| WHAT THE EXERCISE ASKS |
The entries below need to be transcribed exactly, without their images.

| DATA RECORDS |

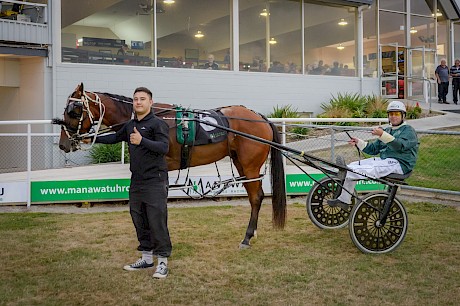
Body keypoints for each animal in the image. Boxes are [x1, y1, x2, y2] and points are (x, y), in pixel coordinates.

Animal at [53, 82, 284, 247]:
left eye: (74, 110)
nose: (64, 143)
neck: (150, 120)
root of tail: (260, 118)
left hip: (250, 166)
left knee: (256, 197)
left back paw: (247, 237)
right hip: (240, 164)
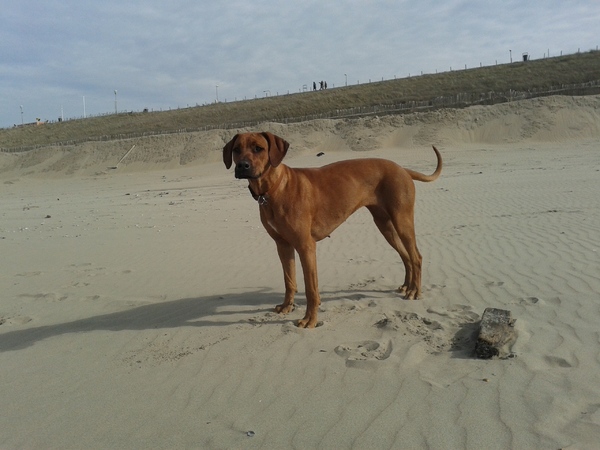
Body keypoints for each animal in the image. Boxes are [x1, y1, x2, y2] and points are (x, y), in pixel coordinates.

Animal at [224, 131, 440, 326]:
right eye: (236, 150)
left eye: (258, 148)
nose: (242, 166)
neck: (273, 189)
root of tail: (402, 169)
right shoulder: (282, 245)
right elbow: (289, 280)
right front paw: (287, 306)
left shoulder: (306, 246)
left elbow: (311, 289)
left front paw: (309, 319)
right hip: (384, 225)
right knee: (405, 256)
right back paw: (406, 286)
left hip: (402, 220)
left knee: (416, 256)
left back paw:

| THE COMPLETED TASK |
Body keypoints for each animal in the image. Boxes are [x1, y1, x2, y2] and points are (x, y), in pixel coordinates.

Animal at [53, 82, 284, 247]:
left eye: (74, 110)
nose: (64, 143)
neck: (150, 120)
root of tail: (260, 118)
left hip: (250, 166)
left knee: (256, 197)
left back paw: (247, 237)
right hip: (240, 164)
Body keypoints for each animal in the image. Boxes are [x1, y1, x2, y2] and points are (x, y), in pixel coordinates.

Animal at [224, 131, 440, 326]:
right eye: (236, 150)
left eye: (258, 148)
nose: (242, 166)
neck: (273, 189)
root of tail: (402, 169)
right shoulder: (282, 245)
right elbow: (289, 280)
right front paw: (287, 306)
left shoulder: (306, 246)
left elbow: (311, 289)
left front paw: (309, 319)
right hip: (384, 225)
right knee: (405, 256)
right back paw: (406, 286)
left hip: (402, 220)
left knee: (416, 256)
left back paw:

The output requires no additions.